If the difference between mandatory and discretionary spending is determined by the amount of economic dislocation that results from shutting off the spigot, I reasoned, where to draw the line? If it’s just a matter of degree, how can there be any definition of “mandatory” that isn’t just arbitrary?

Mr. Close suggested a very defensible place to draw that line: if reneging on a spending commitment would subject the U.S. government to legal action, then such spending is effectively mandatory. Examples include current-year entitlement spending, as well as current and future contractual obligations (e.g., interest payments on the national debt). Future outlays for Social Security, Medicare, etc. are not mandatory because reneging on those commitments would not subject the U.S. government to legal action.

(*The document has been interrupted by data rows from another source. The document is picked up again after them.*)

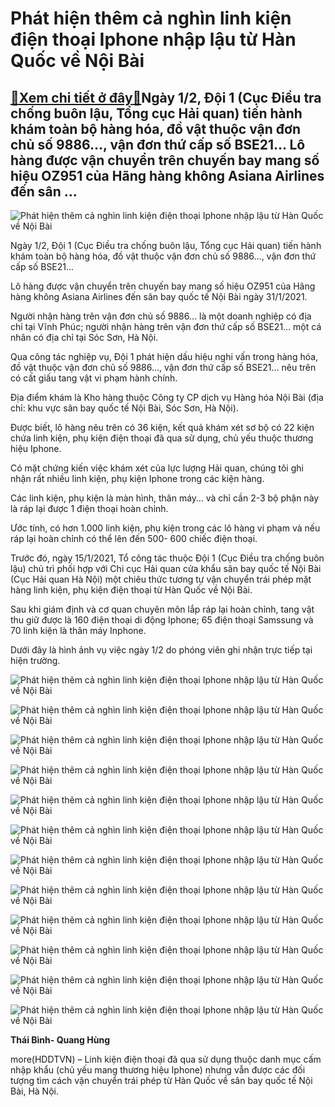 Phát hiện thêm cả nghìn linh kiện điện thoại Iphone nhập lậu từ Hàn Quốc về Nội Bài
===================================================================================

[:gift:Xem chi tiết ở đây:gift:](https://hddtvn.com/phat-hien-them-ca-nghin-linh-kien-dien-thoai-iphone-nhap-lau-tu-han-quoc-ve-noi-bai/)Ngày 1/2, Đội 1 (Cục Điều tra chống buôn lậu, Tổng cục Hải quan) tiến hành khám toàn bộ hàng hóa, đồ vật thuộc vận đơn chủ số 9886…, vận đơn thứ cấp số BSE21… Lô hàng được vận chuyển trên chuyến bay mang số hiệu OZ951 của Hãng hàng không Asiana Airlines đến sân …
-----------------------------------------------------------------------------------------------------------------------------------------------------------------------------------------------------------------------------------------------------------------------





![Phát hiện thêm cả nghìn linh kiện điện thoại Iphone nhập lậu từ Hàn Quốc về Nội Bài](https://hddtvn.com/wp-content/uploads/2021/02/88963595.jpg "Phát hiện thêm cả nghìn linh kiện điện thoại Iphone nhập lậu từ Hàn Quốc về Nội Bài")



Ngày 1/2, Đội 1 (Cục Điều tra chống buôn lậu, Tổng cục Hải quan) tiến hành khám toàn bộ hàng hóa, đồ vật thuộc vận đơn chủ số 9886…, vận đơn thứ cấp số BSE21…


Lô hàng được vận chuyển trên chuyến bay mang số hiệu OZ951 của Hãng hàng không Asiana Airlines đến sân bay quốc tế Nội Bài ngày 31/1/2021.


Người nhận hàng trên vận đơn chủ số 9886… là một doanh nghiệp có địa chỉ tại Vĩnh Phúc; người nhận hàng trên vận đơn thứ cấp số BSE21… một cá nhân có địa chỉ tại Sóc Sơn, Hà Nội.


Qua công tác nghiệp vụ, Đội 1 phát hiện dấu hiệu nghi vấn trong hàng hóa, đồ vật thuộc vận đơn chủ số 9886…, vận đơn thứ cấp số BSE21… nêu trên có cất giấu tang vật vi phạm hành chính.


Địa điểm khám là Kho hàng thuộc Công ty CP dịch vụ Hàng hóa Nội Bài (địa chỉ: khu vực sân bay quốc tế Nội Bài, Sóc Sơn, Hà Nội).


Được biết, lô hàng nêu trên có 36 kiện, kết quả khám xét sơ bộ có 22 kiện chứa linh kiện, phụ kiện điện thoại đã qua sử dụng, chủ yếu thuộc thương hiệu Iphone.


Có mặt chứng kiến việc khám xét của lực lượng Hải quan, chúng tôi ghi nhận rất nhiều linh kiện, phụ kiện Iphone trong các kiện hàng.


Các linh kiện, phụ kiện là màn hình, thân máy… và chỉ cần 2-3 bộ phận này là ráp lại được 1 điện thoại hoàn chỉnh.


Ước tính, có hơn 1.000 linh kiện, phụ kiện trong các lô hàng vi phạm và nếu ráp lại hoàn chỉnh có thể lên đến 500- 600 chiếc điện thoại.


Trước đó, ngày 15/1/2021, Tổ công tác thuộc Đội 1 (Cục Điều tra chống buôn lậu) chủ trì phối hợp với Chi cục Hải quan cửa khẩu sân bay quốc tế Nội Bài (Cục Hải quan Hà Nội) một chiêu thức tương tự vận chuyển trái phép mặt hàng linh kiện, phụ kiện điện thoại từ Hàn Quốc về Nội Bài.


Sau khi giám định và cơ quan chuyên môn lắp ráp lại hoàn chỉnh, tang vật thu giữ được là 160 điện thoại di động Iphone; 65 điện thoại Samssung và 70 linh kiện là thân máy Inphone.


Dưới đây là hình ảnh vụ việc ngày 1/2 do phóng viên ghi nhận trực tiếp tại hiện trường.





![Phát hiện thêm cả nghìn linh kiện điện thoại Iphone nhập lậu từ Hàn Quốc về Nội Bài](https://hddtvn.com/wp-content/uploads/2021/02/61426397.jpg "Phát hiện thêm cả nghìn linh kiện điện thoại Iphone nhập lậu từ Hàn Quốc về Nội Bài")






![Phát hiện thêm cả nghìn linh kiện điện thoại Iphone nhập lậu từ Hàn Quốc về Nội Bài](https://hddtvn.com/wp-content/uploads/2021/02/33711077.jpg "Phát hiện thêm cả nghìn linh kiện điện thoại Iphone nhập lậu từ Hàn Quốc về Nội Bài")






![Phát hiện thêm cả nghìn linh kiện điện thoại Iphone nhập lậu từ Hàn Quốc về Nội Bài](https://hddtvn.com/wp-content/uploads/2021/02/20889623.jpg "Phát hiện thêm cả nghìn linh kiện điện thoại Iphone nhập lậu từ Hàn Quốc về Nội Bài")






![Phát hiện thêm cả nghìn linh kiện điện thoại Iphone nhập lậu từ Hàn Quốc về Nội Bài](https://hddtvn.com/wp-content/uploads/2021/02/65658635.jpg "Phát hiện thêm cả nghìn linh kiện điện thoại Iphone nhập lậu từ Hàn Quốc về Nội Bài")






![Phát hiện thêm cả nghìn linh kiện điện thoại Iphone nhập lậu từ Hàn Quốc về Nội Bài](https://hddtvn.com/wp-content/uploads/2021/02/86135629.jpg "Phát hiện thêm cả nghìn linh kiện điện thoại Iphone nhập lậu từ Hàn Quốc về Nội Bài")






![Phát hiện thêm cả nghìn linh kiện điện thoại Iphone nhập lậu từ Hàn Quốc về Nội Bài](https://hddtvn.com/wp-content/uploads/2021/02/64073615.jpg "Phát hiện thêm cả nghìn linh kiện điện thoại Iphone nhập lậu từ Hàn Quốc về Nội Bài")






![Phát hiện thêm cả nghìn linh kiện điện thoại Iphone nhập lậu từ Hàn Quốc về Nội Bài](https://hddtvn.com/wp-content/uploads/2021/02/34035501.jpg "Phát hiện thêm cả nghìn linh kiện điện thoại Iphone nhập lậu từ Hàn Quốc về Nội Bài")






![Phát hiện thêm cả nghìn linh kiện điện thoại Iphone nhập lậu từ Hàn Quốc về Nội Bài](https://hddtvn.com/wp-content/uploads/2021/02/51424169.jpg "Phát hiện thêm cả nghìn linh kiện điện thoại Iphone nhập lậu từ Hàn Quốc về Nội Bài")






![Phát hiện thêm cả nghìn linh kiện điện thoại Iphone nhập lậu từ Hàn Quốc về Nội Bài](https://hddtvn.com/wp-content/uploads/2021/02/47093081.jpg "Phát hiện thêm cả nghìn linh kiện điện thoại Iphone nhập lậu từ Hàn Quốc về Nội Bài")






![Phát hiện thêm cả nghìn linh kiện điện thoại Iphone nhập lậu từ Hàn Quốc về Nội Bài](https://hddtvn.com/wp-content/uploads/2021/02/62768345.jpg "Phát hiện thêm cả nghìn linh kiện điện thoại Iphone nhập lậu từ Hàn Quốc về Nội Bài")






![Phát hiện thêm cả nghìn linh kiện điện thoại Iphone nhập lậu từ Hàn Quốc về Nội Bài](https://hddtvn.com/wp-content/uploads/2021/02/8093865.jpg "Phát hiện thêm cả nghìn linh kiện điện thoại Iphone nhập lậu từ Hàn Quốc về Nội Bài")






![Phát hiện thêm cả nghìn linh kiện điện thoại Iphone nhập lậu từ Hàn Quốc về Nội Bài](https://hddtvn.com/wp-content/uploads/2021/02/47419329.jpg "Phát hiện thêm cả nghìn linh kiện điện thoại Iphone nhập lậu từ Hàn Quốc về Nội Bài")




**Thái Bình- Quang Hùng**



more(HDDTVN) – Linh kiện điện thoại đã qua sử dụng thuộc danh mục cấm nhập khẩu (chủ yếu mang thương hiệu Iphone) nhưng vẫn được các đối tượng tìm cách vận chuyển trái phép từ Hàn Quốc về sân bay quốc tế Nội Bài, Hà Nội.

Of course, one could still argue that interest payments on the national debt are discretionary, because Congress could always change the law to eliminate the threat of such legal action. But that’s pretty far-fetched. Even if it weren’t, Mr. Close has provided a non-arbitrary way to distinguish between mandatory and discretionary spending.

So to recap … when government officials refer to future Social Security, Medicare, and Medicaid expenditures as “mandatory spending,” they’re still lying. The U.S. government, its officers, and its agents should describe such spending as automatic, not mandatory. And the new rallying cry for the Sub-Boomer generations shall be:

There Is No Such Thing as Mandatory Out-Year Entitlement Spending!